What the exercise asks → Line for line, return the data exactly, omitting all pictures.

Given material →
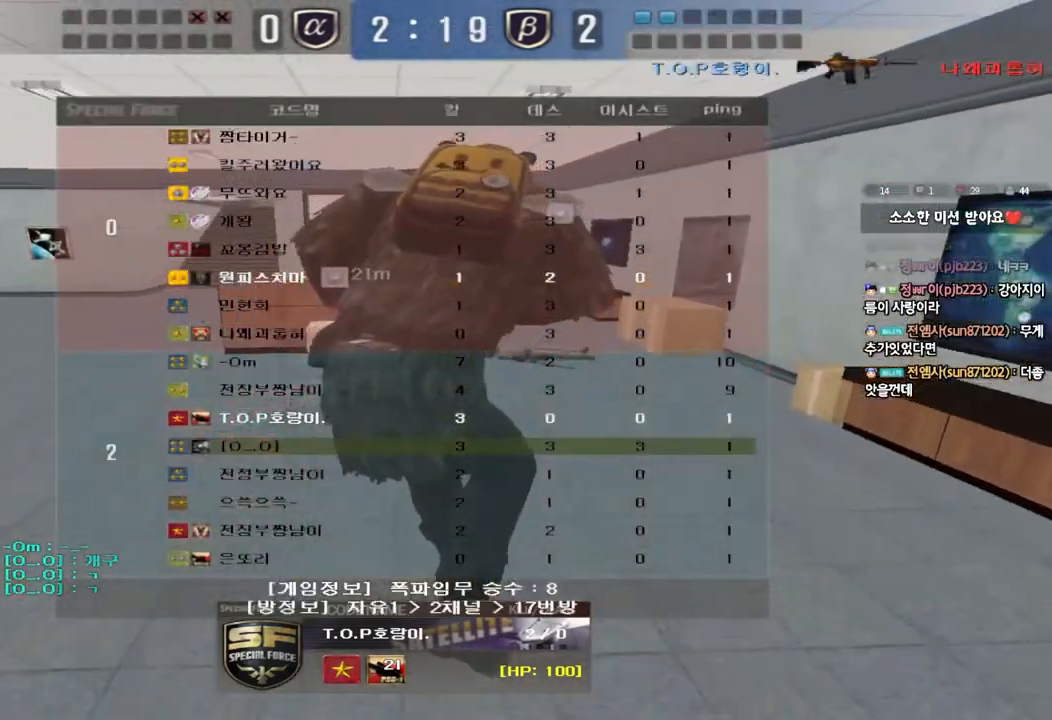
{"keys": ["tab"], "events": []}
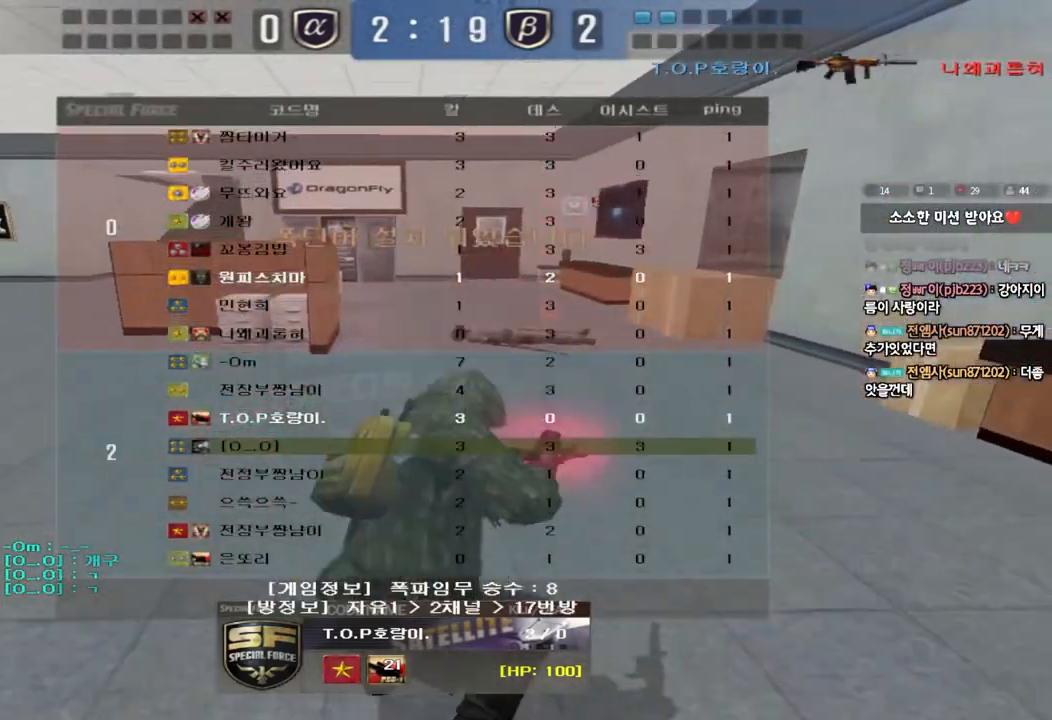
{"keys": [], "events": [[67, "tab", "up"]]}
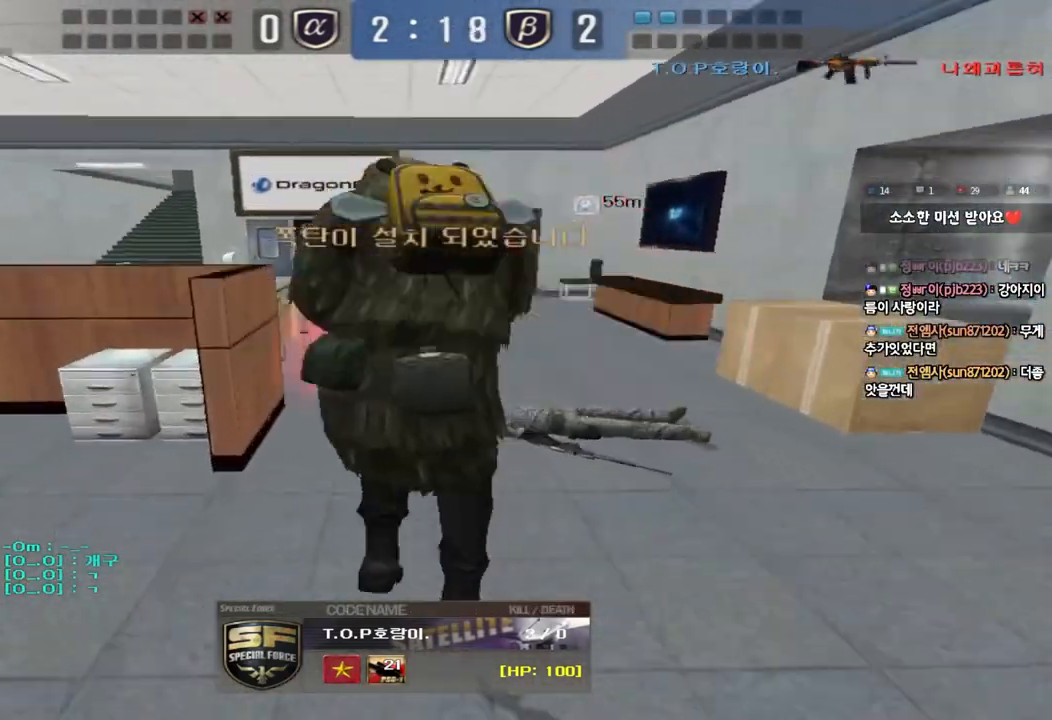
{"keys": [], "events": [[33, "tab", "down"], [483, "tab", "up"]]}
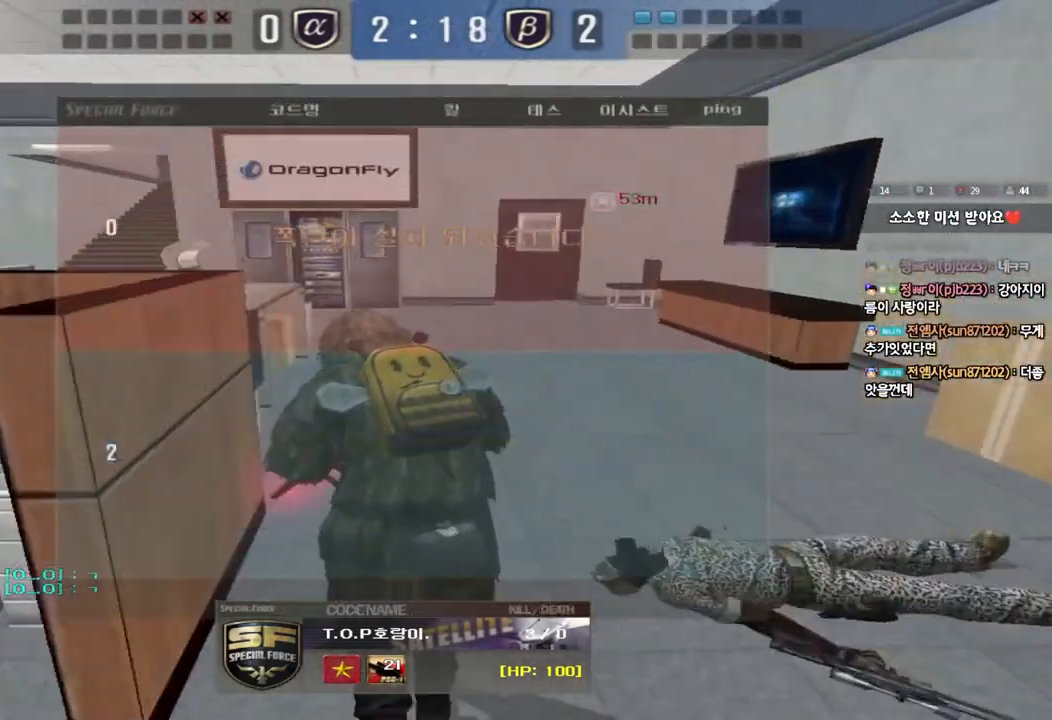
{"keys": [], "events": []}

Written response →
{"keys": ["tab"], "events": []}
{"keys": [], "events": [[67, "tab", "up"]]}
{"keys": [], "events": [[33, "tab", "down"], [483, "tab", "up"]]}
{"keys": [], "events": []}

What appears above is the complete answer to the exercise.